Was he a criminal plotting a dastardly deed, or an undercover cop watching a villain? Or just a shifty man talking on a mobile phone? A beggar woman in layers of ragged clothes, with a red woolly scarf wrapped around her head dragged behind her a tartan shopping bag on wheels, with bundles dangling from it. She stopped next to our table, spat what sounded like a curse in our direction, and went into the tobacconist next door. She emerged with six large cartons of cigarettes under her arm. These she attached to her trolley with a bungee cord, talking to herself as she did so. We both offered her a neighbourly “Bonjour, Madame,” and received in reply another curse as she wandered away to who knew where.

  Our earlier petit contretemps was forgotten, and Terry’s good humour restored. It was tempting, and would have been pleasant and interesting to stay here nibbling, sipping and speculating, watching the pedestrians and traffic. Who needs to pay for entertainment when you can sit and observe real life dramas, comedies and mysteries for nothing? Still, we hadn’t come here to sit about all day enjoying ourselves. We had places to go and things to see. Mostly we, or more correctly I, wanted to visit the buildings where Marie-Antoinette had spent the last miserable months of her short life.

  We strolled down the road towards the Bastille. I’d heard that the opera house there was horrible – ‘a hippopotamus in a bathtub’ was one description.
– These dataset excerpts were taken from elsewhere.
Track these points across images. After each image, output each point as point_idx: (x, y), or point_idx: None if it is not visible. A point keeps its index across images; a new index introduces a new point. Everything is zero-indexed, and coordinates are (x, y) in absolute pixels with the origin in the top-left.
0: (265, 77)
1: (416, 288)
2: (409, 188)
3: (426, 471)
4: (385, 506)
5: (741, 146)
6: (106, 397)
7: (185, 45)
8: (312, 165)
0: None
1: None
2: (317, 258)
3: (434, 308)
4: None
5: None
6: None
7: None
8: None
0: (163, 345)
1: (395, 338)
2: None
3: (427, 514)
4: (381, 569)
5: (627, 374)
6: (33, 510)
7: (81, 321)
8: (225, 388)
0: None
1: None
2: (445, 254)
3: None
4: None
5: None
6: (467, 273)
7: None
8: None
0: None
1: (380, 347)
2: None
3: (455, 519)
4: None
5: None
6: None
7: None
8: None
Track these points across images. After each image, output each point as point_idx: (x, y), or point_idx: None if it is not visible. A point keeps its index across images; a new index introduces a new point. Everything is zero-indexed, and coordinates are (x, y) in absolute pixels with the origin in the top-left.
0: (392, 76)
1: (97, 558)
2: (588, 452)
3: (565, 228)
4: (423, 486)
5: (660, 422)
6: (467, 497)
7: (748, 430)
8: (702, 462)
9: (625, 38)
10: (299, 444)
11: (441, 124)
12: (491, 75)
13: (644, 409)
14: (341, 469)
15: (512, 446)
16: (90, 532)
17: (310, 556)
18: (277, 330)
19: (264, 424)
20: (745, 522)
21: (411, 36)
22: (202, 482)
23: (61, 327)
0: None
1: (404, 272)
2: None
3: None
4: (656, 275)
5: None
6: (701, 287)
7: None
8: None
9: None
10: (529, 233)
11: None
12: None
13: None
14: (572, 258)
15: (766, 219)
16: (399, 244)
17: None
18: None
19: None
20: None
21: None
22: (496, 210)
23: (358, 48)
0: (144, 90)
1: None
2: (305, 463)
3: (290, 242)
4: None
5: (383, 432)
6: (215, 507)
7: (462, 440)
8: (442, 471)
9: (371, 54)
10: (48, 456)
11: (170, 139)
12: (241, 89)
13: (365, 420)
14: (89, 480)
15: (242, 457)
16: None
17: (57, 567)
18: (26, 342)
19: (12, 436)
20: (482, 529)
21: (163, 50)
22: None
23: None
Now, I can conjure up a very charming image of a hippo in a bathtub, surrounded by bubbles and scrubbing its back with a long-handled brush. But one of the many attributes lacking in the Opera building is charm. I thought it simply hideous, a mongrel cross between an atomic power station and 1960s municipal swimming baths. And plonked in the centre of such an historic area. Come on, citoyens of Paris, pull it down! Burn it! You’ve done it before! Allez-y!

  I turned to look at where the Bastille prison would have been were it still there. Closing my eyes for a few moments and concentrating very hard, I was certain that I could hear beneath the roar of Parisian traffic the shrieks and screams of the mob attacking the prison in 1789.